> Problem requirements: The result should be the lines from the one holding "賽能夠盡善盡美地呈現。" to the final line of the records, retyped exactly.

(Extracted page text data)
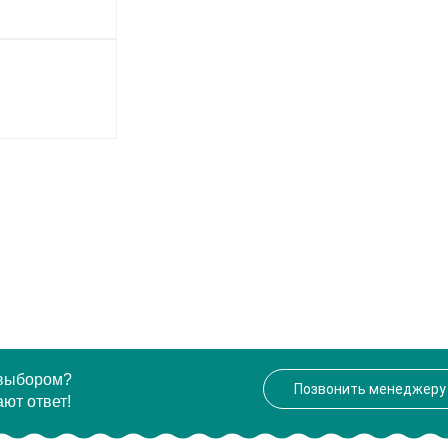
 выбором?
Позвонить менеджеру
ют ответ!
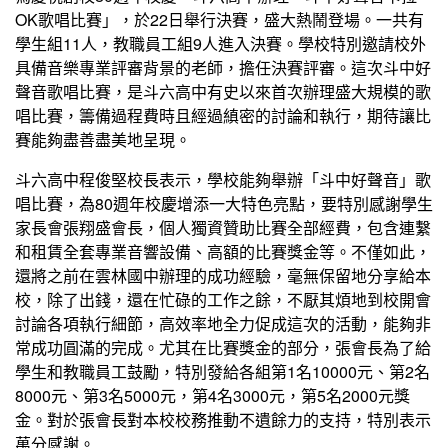
OK歌唱比賽」，於22日舉行決賽，盛大熱鬧登場。一共有
學生組11人，教職員工組9人進入決賽。學校特別邀請校外
具備音樂專業評審背景的老師，擔任決賽評審。這次斗中好
聲音歌唱比賽，是斗六高中有史以來首次辦理盛大規模的歌
唱比賽，籌備過程費時且經過縝密的討論和執行，期待讓比
賽能夠盡善盡美地呈現。
斗六高中程俊堅校長表示，學校能夠舉辦「斗中好聲音」歌
唱比賽，為80週年校慶增添一大特色亮點，要特別感謝學生
家長會張翔盛會長，個人獨資贊助比賽全部經費，包含連繫
和租賃全套專業音響設備、高額的比賽獎金等。不僅如此，
還將之前在雲林國中辦理的成功經驗，毫無保留地分享給本
校，除了出錢，還在忙碌的工作之餘，不厭其煩地到校開會
討論各項執行細節，高效率地全力促成這次的活動，能夠非
常成功圓滿的完成。尤其在比賽獎金的部分，張會長為了給
學生和教職員工鼓勵，特別發給各組第1名10000元、第2名
8000元、第3名5000元，第4名3000元，第5名2000元獎
金。對於張會長對本校校務推動不遺餘力的支持，特別表示
萬分感謝。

> Solution to this task:
賽能夠盡善盡美地呈現。
斗六高中程俊堅校長表示，學校能夠舉辦「斗中好聲音」歌
唱比賽，為80週年校慶增添一大特色亮點，要特別感謝學生
家長會張翔盛會長，個人獨資贊助比賽全部經費，包含連繫
和租賃全套專業音響設備、高額的比賽獎金等。不僅如此，
還將之前在雲林國中辦理的成功經驗，毫無保留地分享給本
校，除了出錢，還在忙碌的工作之餘，不厭其煩地到校開會
討論各項執行細節，高效率地全力促成這次的活動，能夠非
常成功圓滿的完成。尤其在比賽獎金的部分，張會長為了給
學生和教職員工鼓勵，特別發給各組第1名10000元、第2名
8000元、第3名5000元，第4名3000元，第5名2000元獎
金。對於張會長對本校校務推動不遺餘力的支持，特別表示
萬分感謝。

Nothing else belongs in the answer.